Her insider’s view gave her ‘huge regard’ for the NHS ‘mega machine’: “At the needle tip, the individual mattered - and no matter how big the queue was, time would be taken to get it right for everyone. I met nursing staff who cared so deeply and were so committed – some even coming out of retirement to be of service! It was inspiring to be in that energy. People are good. They care and they shine! It was fabulous to be part of it all.” 

Sally is sure people will find plenty to relate to in the show: “I hope people tell their own stories to each other and their families and realise that we have all lived through history. It's been tough; it's been beyond difficult for some and yet we have managed to also find humour in the situation.  

“I hope it will warm hearts as people find themselves sat in a theatre, recognising a slice of their story being related on stage and being together after too long. Of course, investing a few quid in a theatre ticket to inject energy back into a profession which has suffered so deeply in these times will also be a good thing!” 

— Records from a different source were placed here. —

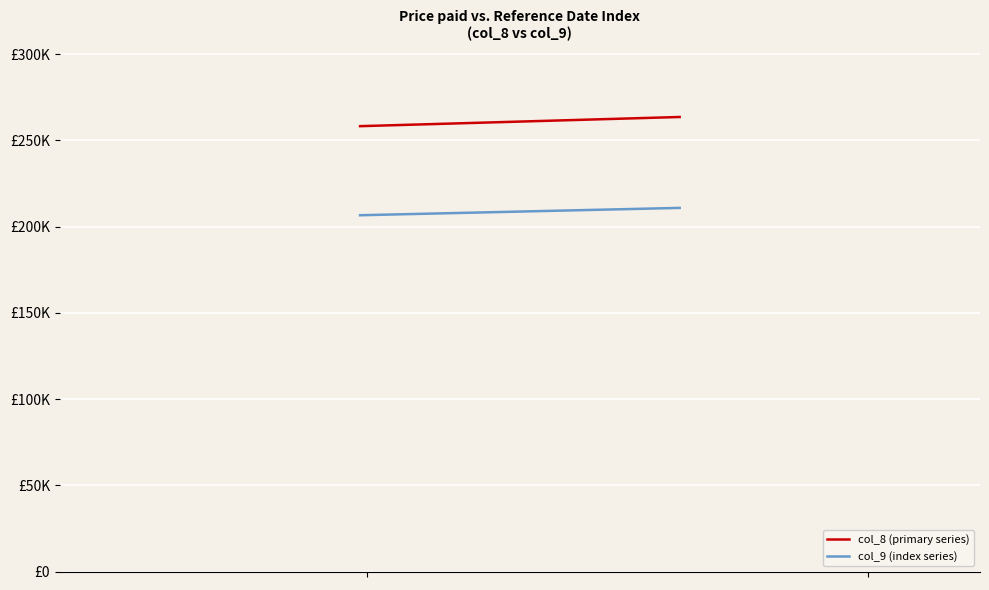

How many lines are shown in the chart?

2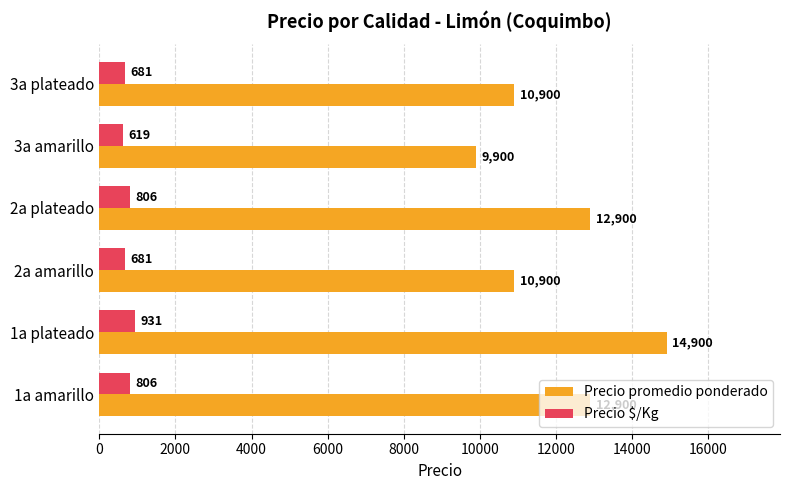

What is the greatest value displayed?

14900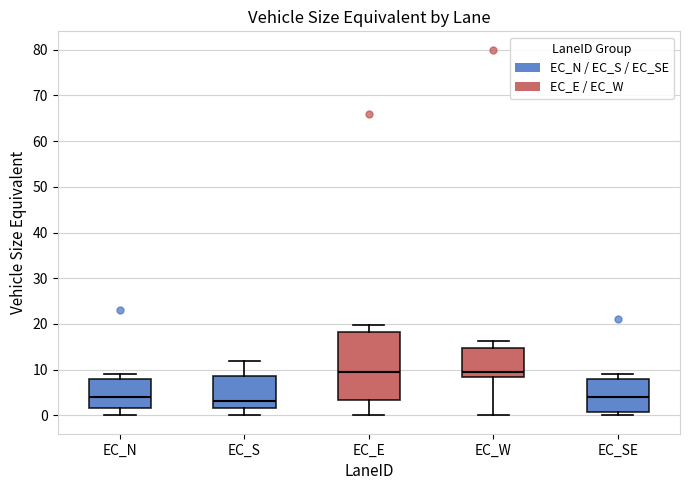

Reading left to right, transcribe this box plot: for each box, give where its median line is, the range the box spans, and where its two whiskers end, as read against the y-axis. The values are not printed on the chart, so give them approximately, as read against the axis.

EC_N: median 4, box 2 to 8, whiskers 0 to 9
EC_S: median 3, box 2 to 9, whiskers 0 to 12
EC_E: median 9, box 3 to 18, whiskers 0 to 20
EC_W: median 10, box 8 to 15, whiskers 0 to 16
EC_SE: median 4, box 1 to 8, whiskers 0 to 9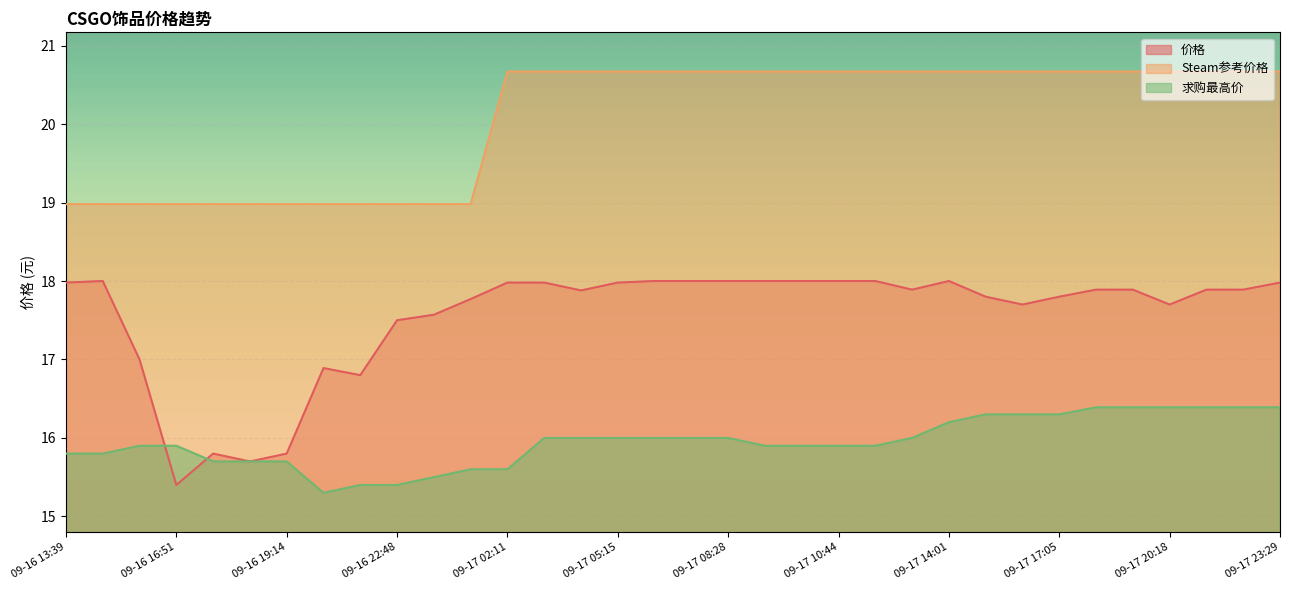

How many lines are shown in the chart?

3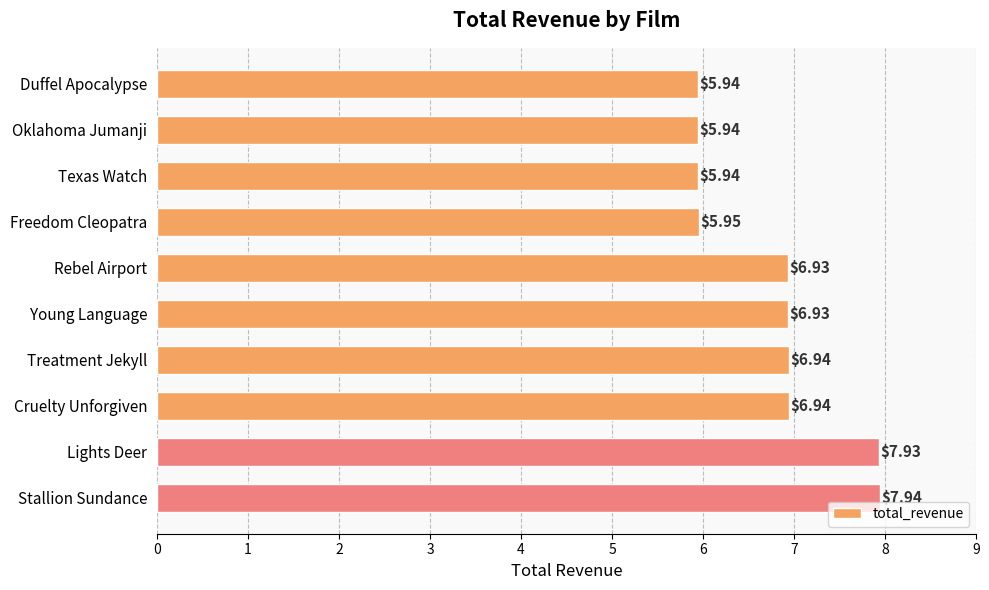

Which has a higher value, Texas Watch or Treatment Jekyll?

Treatment Jekyll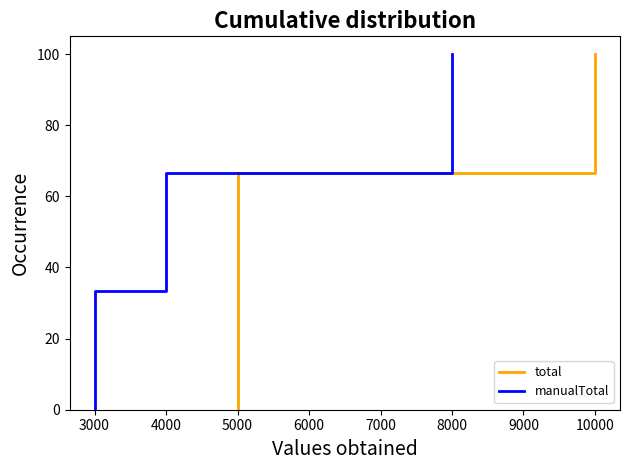

True or false: manualTotal and total cross at least once.

False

It was down to playwright Chris Eldon Lee to bring Sally’s stories to the page: “She would text me each night with the crazy stories and moving moments she’d come across,” he said. “They were so special I just had to text back to suggest she write a play about it all. That’s when she twisted my arm.” 

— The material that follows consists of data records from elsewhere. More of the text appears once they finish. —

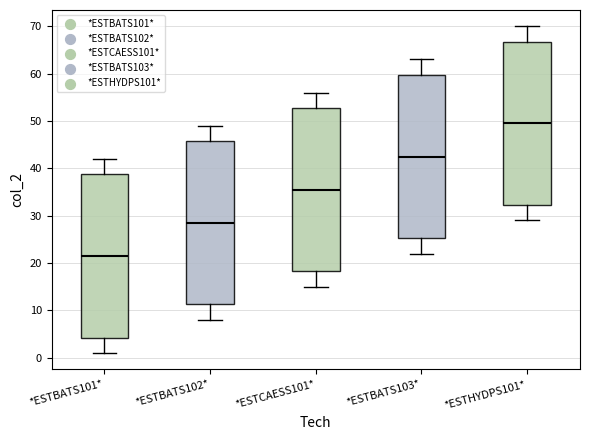

Which box has the lowest median line?

*ESTBATS101*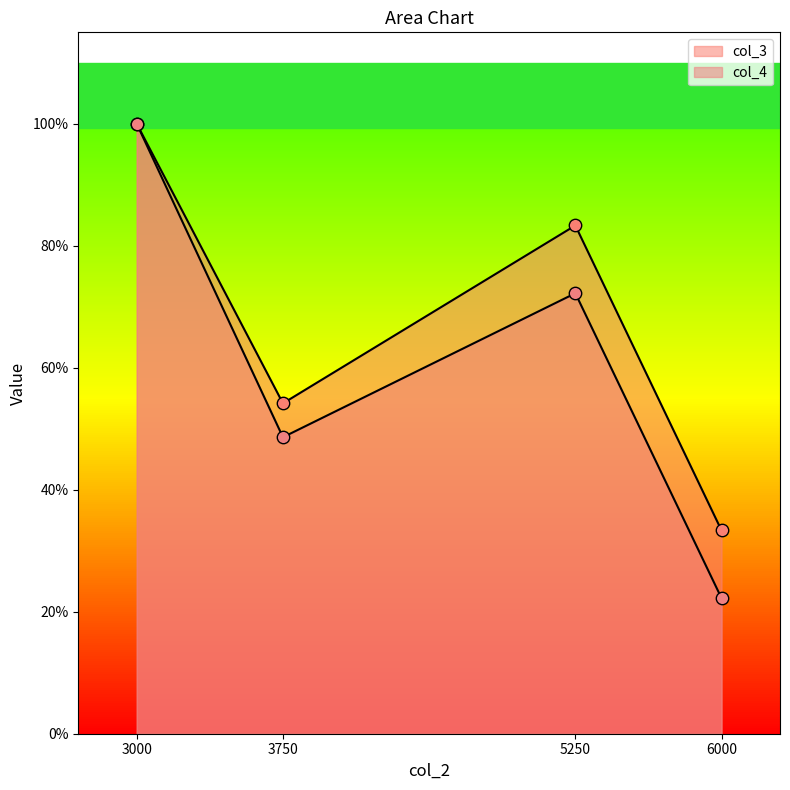

Is the value of col_3 at 6000 greater than the value of col_4 at 3000?

No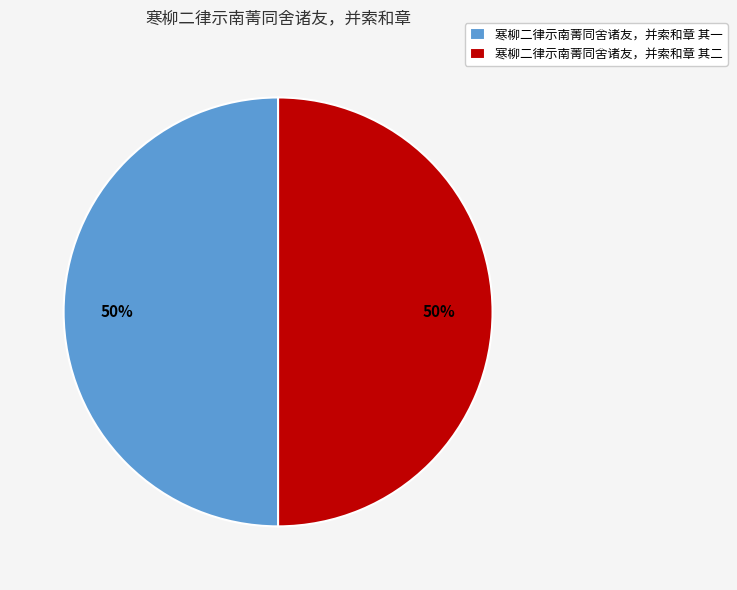

What is the ratio of the value at 寒柳二律示南菁同舍诸友，并索和章 其二 to the value at 寒柳二律示南菁同舍诸友，并索和章 其一?

1.0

Former BBC Radio 4 producer Chris is a master of bringing social history to the stage with writing credits including Atlantic Ladies, Shrewsbury’s Finest Hour and Silhouette. He conceived the play as ‘pub-style theatre’ performed in a 6m x 3m space complete with hospital screens – the vaccination pod!  

The overarching narrative tracks Sally’s journey from entertainer to a vaccinator (a ‘vertical learning curve’, as Chris puts it), whilst integrating individual stories, such as that of the elderly Welsh couple who hadn’t left their farm for a year, before their vaccine call-up.  

“Sal is a storyteller of some repute, so I simply sat her down over several sessions in cafes and gardens with a battered old cassette machine and recorded them,” he says. “The core of the play is real stories concertinaed together, but we of course had to be scrupulously careful to fictionalise everything. However, the jokes are genuine, and each silly situation we portray on stage really happened”. 

“We concentrate on comedy but there are poignant moments in the play because there were poignant moments in the vaccination bay. Covid is a tragedy. That can’t be avoided. But the wartime spirit of ‘Keep calm and carry on jabbing’ shines through.” 

The play is firmly pro-vaccination (as you might expect, originating in the vaccination booth) and the pair readily poke fun at what Chris terms ‘anti-vaxxing myths’. 

“We weren’t intending to make a political point though politics do creep in,” Chris says. “Dominic Cummings is simply too ridiculous to ignore, and Boris gets a mention as well. Personally, I am deeply impressed with the vaccine roll out. But some of the chaos surrounding it is pure Fawlty Towers.” 

 

Jabs will preview at Snailbeach Village Hall on September 25 & 26. Tickets £8 from (01743) 791327 –  followed by Theatre Severn on September 28 & 29, 8pm. Tickets from www.theatresevern.co.uk

Thereafter: Ludlow Brewery on October 7 and Wem Town Hall on October 12, 8pm (01939) 232 299, with future shows at Cross Houses Village Hall and Sparc at Bishops Castle.